13 October 2012

Time in Ethiopia

Ethiopia has another concept of time in more than one way. Whenever you are working outside of your own culture, you should expect that things will take a different amount of time than you are used to. This goes both ways in Ethiopia - my experience so far is that things are so immediate to take me off guard - and I tend to be a very impulsive and spontaneous. Things tend to happen much faster than I anticipate for meetings, for relationships, for appointments.

Other things take longer and this probably has to do with processing, efficiency, number of employees, if the bus is full yet...

In a literal sense, Ethiopia has a different calendar than the west, as well as a different way to tell time. The calendar has historical roots, and good ole Wikipedia can tell you more. There are 13 months, one month is very short.
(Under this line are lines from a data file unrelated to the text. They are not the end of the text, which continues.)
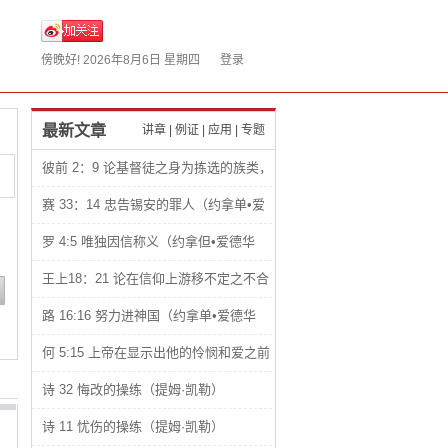
傍晚好!
2026年8月6日 星期四
登录
最新文章
讲章
|
例证
|
应用
|
专题
彼前 2：9 论基督徒之身为拣选的族类，
君尊的祭司，圣洁的国度和属神的子民
赛 33：14 忠告锡安的罪人（约拿单•爱
（约拿单•爱德华兹）
德华兹）
罗 4:5 唯独因信称义（约拿但•爱德华
兹）
王上18：21 论在信仰上游移不定之不合
理性（约拿单•爱德华兹）
路 16:16 努力进神国（约拿单•爱德华
兹）
何 5:15 上帝在显示出他的怜悯和爱之前
总是让人感觉到他们的悲惨处境（约拿单•
诗 32 悔改的操练（提姆·凯勒）
爱德华兹）
诗 11 忧伤的操练（提姆·凯勒）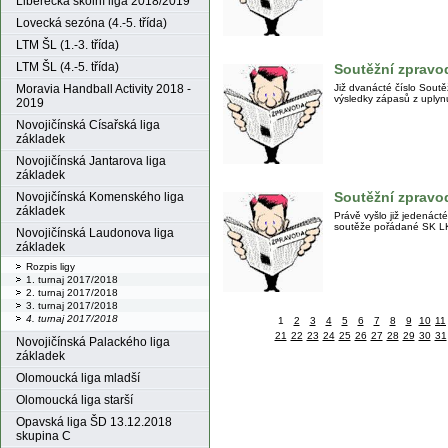
Liberecká školní liga 2018/2019
Lovecká sezóna (4.-5. třída)
LTM ŠL (1.-3. třída)
LTM ŠL (4.-5. třída)
Soutěžní zpravod
Již dvanácté číslo Sout
Moravia Handball Activity 2018 -
výsledky zápasů z uplyn
2019
Novojičínská Císařská liga
základek
Novojičínská Jantarova liga
základek
Soutěžní zpravod
Novojičínská Komenského liga
základek
Právě vyšlo již jedenáct
soutěže pořádané SK 
Novojičínská Laudonova liga
základek
Rozpis ligy
1. turnaj 2017/2018
2. turnaj 2017/2018
3. turnaj 2017/2018
4. turnaj 2017/2018
1
2
3
4
5
6
7
8
9
10
11
21
22
23
24
25
26
27
28
29
30
31
Novojičínská Palackého liga
základek
Olomoucká liga mladší
Olomoucká liga starší
Opavská liga ŠD 13.12.2018
skupina C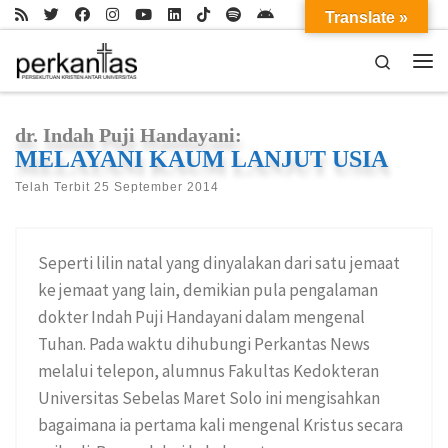
Translate »
Skip to content
Search
Me
dr. Indah Puji Handayani:
MELAYANI KAUM LANJUT USIA
Telah Terbit
25 September 2014
Seperti lilin natal yang dinyalakan dari satu jemaat
ke jemaat yang lain, demikian pula pengalaman
dokter Indah Puji Handayani dalam mengenal
Tuhan. Pada waktu dihubungi Perkantas News
melalui telepon, alumnus Fakultas Kedokteran
Universitas Sebelas Maret Solo ini mengisahkan
bagaimana ia pertama kali mengenal Kristus secara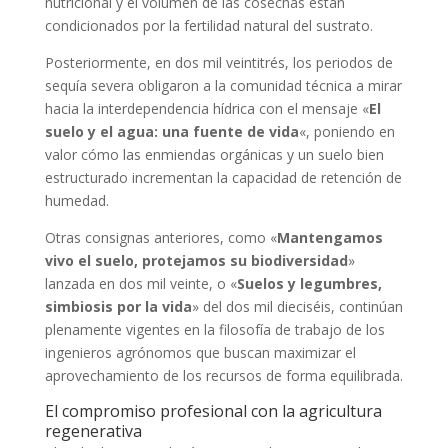
nutricional y el volumen de las cosechas están
condicionados por la fertilidad natural del sustrato.
Posteriormente, en dos mil veintitrés, los periodos de
sequía severa obligaron a la comunidad técnica a mirar
hacia la interdependencia hídrica con el mensaje «
El
suelo y el agua: una fuente de vida
«, poniendo en
valor cómo las enmiendas orgánicas y un suelo bien
estructurado incrementan la capacidad de retención de
humedad.
Otras consignas anteriores, como «
Mantengamos
vivo el suelo, protejamos su biodiversidad
»
lanzada en dos mil veinte, o «
Suelos y legumbres,
simbiosis por la vida
» del dos mil dieciséis, continúan
plenamente vigentes en la filosofía de trabajo de los
ingenieros agrónomos que buscan maximizar el
aprovechamiento de los recursos de forma equilibrada.
El compromiso profesional con la agricultura
regenerativa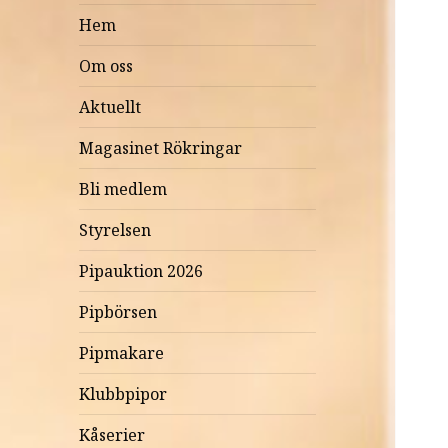
Hem
Om oss
Aktuellt
Magasinet Rökringar
Bli medlem
Styrelsen
Pipauktion 2026
Pipbörsen
Pipmakare
Klubbpipor
Kåserier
More interesting, and probably more pertinent for my day to day life, is the different way to tell time or different clock. Ethiopians get up at 12 in the morning (on our clock, 6 am) and noon is 6pm, and then 6 in the evening our time, is midnight for the Ethiopians. This makes sense if you think about the fact that we are so close to the Equator here and the sun rises about 6 am and sets at about 6 pm. The clocks on the wall or in the minibus or cars reflect this, and so I am usually doing a mental calculation to orient myself. When speaking with an Ethiopian to make a plan, I always have to make sure I am getting the correct time down. Otherwise, it could be a disaster if you have to catch a bus or something. I also notice that one tends to fall into a more natural rhythm of getting up with the sun and going to sleep by 9 or 10pm. After 2 years of sleep deprivation in grad school, I very much appreciate this luxury.